Now I said that not only does the melanocyte stop producing pigment, it actually dies, and in order for the next hair that grows to have pigment a new melanocyte has to form. And that is where the root of all this going gray as a normal part of aging happens. The new melanocytes arise from stem cells, melanocyte stem cells, which can mature into a pigment producing cell when needed. These stem cells continually divide and create more stem cells, so there is always a supply on hand when the hair follicle returns to the anagen active growth phase. The current thinking is that mammals go gray as they age because stem cells start to lose their integrity the older they are. The older you are the more damaged the cells in the melanocyte stem cell reservoir are, so the chances of a functional stem cell being able to mature into a pigment producing cell go down. The more times cells divide, the more chances there are for errors in transcription, the copying of genetic information. That is why age impacts cellular health, in general, the older a cell is, the more times it has divided. Cells only have so many times they can divide, before the telomere mechanisms inhibit further cell division and the cell effectively is put out to pasture. When we get very old, we don’t have any melanocyte stem cells left. Normal aging (which really means the changing of our cellular DNA, or shortening of our telomeres, that occurs during cell division) results in this decrease in stem cells, but cellular stress in the form of mutagens that damage DNA can as well, things like Xrays and UV light.
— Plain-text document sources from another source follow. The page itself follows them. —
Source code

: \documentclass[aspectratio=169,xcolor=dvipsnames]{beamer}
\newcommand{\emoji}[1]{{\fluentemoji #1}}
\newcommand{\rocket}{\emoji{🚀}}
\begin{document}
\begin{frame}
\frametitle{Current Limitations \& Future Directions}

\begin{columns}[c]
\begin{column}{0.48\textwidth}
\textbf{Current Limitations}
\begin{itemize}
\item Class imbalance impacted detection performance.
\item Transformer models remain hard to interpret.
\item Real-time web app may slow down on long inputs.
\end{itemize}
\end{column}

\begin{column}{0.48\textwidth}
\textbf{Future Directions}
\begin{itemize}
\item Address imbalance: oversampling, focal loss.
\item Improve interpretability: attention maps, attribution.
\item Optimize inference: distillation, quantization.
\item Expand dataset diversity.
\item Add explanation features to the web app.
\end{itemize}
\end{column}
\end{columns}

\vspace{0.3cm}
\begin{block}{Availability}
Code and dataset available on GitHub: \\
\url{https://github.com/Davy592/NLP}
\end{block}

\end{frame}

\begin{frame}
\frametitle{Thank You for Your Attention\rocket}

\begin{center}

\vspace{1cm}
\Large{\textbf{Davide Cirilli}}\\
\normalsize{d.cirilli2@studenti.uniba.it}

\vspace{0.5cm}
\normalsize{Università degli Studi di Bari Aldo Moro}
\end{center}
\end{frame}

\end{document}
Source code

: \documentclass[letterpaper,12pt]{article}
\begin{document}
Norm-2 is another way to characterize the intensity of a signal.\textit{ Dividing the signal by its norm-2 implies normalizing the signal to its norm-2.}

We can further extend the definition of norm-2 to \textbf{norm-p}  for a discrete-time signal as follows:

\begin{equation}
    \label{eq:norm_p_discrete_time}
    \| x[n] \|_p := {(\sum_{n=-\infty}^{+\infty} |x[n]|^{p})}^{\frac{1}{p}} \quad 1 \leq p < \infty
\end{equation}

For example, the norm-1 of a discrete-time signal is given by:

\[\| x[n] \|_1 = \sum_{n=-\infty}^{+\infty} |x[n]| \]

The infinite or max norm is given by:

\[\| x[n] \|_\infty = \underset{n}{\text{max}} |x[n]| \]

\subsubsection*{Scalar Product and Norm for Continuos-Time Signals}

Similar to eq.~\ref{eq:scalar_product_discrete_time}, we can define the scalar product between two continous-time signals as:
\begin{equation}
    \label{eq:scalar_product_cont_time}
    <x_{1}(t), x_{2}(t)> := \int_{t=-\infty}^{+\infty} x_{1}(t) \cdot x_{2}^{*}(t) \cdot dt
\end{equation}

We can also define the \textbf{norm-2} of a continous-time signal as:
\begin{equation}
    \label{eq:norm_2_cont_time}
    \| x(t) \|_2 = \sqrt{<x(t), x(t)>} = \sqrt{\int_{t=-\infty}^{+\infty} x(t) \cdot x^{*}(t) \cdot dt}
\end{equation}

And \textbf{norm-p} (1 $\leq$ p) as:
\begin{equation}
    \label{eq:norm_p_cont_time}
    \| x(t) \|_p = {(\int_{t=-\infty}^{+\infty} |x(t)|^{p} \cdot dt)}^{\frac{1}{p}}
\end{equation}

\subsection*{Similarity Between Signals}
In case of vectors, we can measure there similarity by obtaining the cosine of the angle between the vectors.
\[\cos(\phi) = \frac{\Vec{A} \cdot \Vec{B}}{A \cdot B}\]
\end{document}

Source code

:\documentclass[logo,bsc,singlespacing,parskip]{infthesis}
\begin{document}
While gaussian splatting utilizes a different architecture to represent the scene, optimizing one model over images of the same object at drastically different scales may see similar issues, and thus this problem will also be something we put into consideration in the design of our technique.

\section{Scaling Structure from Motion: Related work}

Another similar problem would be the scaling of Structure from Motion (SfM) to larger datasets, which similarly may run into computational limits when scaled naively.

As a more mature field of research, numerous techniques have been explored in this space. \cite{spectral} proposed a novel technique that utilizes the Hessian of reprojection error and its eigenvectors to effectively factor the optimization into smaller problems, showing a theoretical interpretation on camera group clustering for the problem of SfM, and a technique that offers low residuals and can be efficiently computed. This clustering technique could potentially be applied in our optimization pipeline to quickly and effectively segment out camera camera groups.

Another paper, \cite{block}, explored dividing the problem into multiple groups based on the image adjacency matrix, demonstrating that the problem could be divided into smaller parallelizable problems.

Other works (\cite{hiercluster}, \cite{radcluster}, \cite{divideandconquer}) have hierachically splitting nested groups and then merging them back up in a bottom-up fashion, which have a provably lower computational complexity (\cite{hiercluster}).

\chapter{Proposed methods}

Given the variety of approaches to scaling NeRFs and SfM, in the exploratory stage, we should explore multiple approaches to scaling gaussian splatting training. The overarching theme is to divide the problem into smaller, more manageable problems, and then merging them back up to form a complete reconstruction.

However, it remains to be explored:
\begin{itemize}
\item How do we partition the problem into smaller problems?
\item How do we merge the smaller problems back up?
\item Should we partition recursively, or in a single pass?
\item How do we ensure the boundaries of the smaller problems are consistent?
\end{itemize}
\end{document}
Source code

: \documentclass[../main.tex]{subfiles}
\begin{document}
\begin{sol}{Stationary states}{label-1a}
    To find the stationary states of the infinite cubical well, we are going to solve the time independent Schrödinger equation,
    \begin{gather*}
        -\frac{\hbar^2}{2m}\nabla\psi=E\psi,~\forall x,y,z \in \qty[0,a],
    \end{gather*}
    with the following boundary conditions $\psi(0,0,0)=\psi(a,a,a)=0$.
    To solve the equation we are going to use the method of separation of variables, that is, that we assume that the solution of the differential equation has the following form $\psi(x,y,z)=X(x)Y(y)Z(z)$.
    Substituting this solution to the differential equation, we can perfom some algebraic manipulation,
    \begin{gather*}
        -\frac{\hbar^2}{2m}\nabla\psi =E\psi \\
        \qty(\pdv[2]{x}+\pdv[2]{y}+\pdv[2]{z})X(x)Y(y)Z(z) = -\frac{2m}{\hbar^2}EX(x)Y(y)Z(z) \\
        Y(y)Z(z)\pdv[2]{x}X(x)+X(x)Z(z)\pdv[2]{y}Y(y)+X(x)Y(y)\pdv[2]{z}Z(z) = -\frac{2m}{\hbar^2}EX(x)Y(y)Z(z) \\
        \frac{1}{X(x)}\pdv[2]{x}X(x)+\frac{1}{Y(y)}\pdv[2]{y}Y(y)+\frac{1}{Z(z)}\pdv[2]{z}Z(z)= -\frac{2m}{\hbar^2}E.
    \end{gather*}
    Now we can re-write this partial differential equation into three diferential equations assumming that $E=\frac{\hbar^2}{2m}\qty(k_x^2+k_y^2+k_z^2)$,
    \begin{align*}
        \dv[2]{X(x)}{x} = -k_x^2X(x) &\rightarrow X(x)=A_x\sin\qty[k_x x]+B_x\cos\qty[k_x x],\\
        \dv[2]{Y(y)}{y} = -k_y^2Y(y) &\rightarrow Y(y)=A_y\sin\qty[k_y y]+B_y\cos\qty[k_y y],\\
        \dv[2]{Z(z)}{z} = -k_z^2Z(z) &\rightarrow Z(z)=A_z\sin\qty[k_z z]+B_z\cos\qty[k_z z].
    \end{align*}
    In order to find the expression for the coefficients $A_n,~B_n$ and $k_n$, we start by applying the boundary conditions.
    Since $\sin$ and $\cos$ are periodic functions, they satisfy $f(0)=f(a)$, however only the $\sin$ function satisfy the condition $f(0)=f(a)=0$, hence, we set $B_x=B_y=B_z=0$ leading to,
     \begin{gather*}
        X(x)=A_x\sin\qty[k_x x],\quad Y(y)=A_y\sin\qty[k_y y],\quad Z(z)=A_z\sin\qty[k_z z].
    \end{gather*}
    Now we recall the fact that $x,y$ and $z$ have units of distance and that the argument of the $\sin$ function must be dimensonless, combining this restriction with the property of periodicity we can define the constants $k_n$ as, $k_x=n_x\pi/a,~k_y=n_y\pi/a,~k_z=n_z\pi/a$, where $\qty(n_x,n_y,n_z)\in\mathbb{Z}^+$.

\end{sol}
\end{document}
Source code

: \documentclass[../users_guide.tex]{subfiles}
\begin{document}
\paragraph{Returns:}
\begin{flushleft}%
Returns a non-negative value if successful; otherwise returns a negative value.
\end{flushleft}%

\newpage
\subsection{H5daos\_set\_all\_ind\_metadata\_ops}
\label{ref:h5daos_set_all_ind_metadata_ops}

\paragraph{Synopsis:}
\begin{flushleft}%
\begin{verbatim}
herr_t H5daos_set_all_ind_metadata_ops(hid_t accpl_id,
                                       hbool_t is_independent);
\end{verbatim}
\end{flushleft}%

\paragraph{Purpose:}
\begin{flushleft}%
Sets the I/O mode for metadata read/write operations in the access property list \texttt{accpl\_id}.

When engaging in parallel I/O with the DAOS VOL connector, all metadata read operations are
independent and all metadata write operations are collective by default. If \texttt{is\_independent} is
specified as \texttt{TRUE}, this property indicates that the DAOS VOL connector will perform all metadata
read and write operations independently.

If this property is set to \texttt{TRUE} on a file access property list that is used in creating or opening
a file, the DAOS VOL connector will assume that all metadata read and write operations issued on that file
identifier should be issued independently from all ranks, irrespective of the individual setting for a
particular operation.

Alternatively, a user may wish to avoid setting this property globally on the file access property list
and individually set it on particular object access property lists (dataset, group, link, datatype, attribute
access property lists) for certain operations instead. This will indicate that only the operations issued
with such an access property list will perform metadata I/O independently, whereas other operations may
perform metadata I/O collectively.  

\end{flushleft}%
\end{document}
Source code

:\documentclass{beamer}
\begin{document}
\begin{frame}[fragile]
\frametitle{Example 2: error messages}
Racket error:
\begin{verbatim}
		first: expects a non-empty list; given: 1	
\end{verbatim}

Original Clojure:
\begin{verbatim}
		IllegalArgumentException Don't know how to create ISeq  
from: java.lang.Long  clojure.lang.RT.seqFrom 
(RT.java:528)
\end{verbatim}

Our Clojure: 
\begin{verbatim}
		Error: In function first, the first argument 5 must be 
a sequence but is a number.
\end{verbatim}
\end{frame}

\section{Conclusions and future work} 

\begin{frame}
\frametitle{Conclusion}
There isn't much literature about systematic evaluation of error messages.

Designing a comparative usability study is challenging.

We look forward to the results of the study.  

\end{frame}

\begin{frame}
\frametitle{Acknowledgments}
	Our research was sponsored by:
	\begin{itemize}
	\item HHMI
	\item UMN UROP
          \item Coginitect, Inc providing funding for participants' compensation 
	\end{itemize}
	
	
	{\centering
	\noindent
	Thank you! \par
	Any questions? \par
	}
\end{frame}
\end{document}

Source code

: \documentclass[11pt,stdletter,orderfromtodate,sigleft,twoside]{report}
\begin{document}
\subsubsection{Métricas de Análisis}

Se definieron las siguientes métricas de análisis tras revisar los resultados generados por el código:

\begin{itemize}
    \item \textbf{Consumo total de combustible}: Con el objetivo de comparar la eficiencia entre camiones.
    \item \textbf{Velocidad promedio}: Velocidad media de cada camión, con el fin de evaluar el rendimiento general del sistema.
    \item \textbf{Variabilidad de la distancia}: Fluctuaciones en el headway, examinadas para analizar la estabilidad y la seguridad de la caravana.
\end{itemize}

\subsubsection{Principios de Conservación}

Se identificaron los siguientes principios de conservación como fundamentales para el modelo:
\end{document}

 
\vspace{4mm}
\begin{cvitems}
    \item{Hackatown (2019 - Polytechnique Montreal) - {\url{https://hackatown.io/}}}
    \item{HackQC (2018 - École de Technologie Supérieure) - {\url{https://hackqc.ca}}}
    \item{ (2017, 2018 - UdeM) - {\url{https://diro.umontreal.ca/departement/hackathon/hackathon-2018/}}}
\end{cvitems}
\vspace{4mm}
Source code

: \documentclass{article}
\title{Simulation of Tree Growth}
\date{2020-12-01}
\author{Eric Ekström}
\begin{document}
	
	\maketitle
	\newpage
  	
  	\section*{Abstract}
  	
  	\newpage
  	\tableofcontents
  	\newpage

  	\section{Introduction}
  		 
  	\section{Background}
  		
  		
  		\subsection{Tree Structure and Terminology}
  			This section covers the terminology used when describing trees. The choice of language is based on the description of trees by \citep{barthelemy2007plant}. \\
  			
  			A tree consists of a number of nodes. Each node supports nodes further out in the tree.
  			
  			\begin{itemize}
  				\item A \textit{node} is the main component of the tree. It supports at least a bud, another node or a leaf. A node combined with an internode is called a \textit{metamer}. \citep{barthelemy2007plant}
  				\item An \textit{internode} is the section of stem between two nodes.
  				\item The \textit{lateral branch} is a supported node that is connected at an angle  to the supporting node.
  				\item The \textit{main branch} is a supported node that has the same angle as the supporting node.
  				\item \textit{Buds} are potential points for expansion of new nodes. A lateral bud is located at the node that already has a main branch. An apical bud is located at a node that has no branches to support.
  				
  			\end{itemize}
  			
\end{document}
Many questions remain about this going gray business. The diversity of pattens of human graying is thought to be genetic but we don’t know why, and are there implications for other stem cells in the body, do all your stem cells function the same way? Why do dogs go gray around their muzzles but not other parts of their bodies? Why do some mammals not go gray at all? Many questions, fewer answers, but that is actually a good thing. If we had all the answers there would be nothing left to do. So please, keep your questions coming.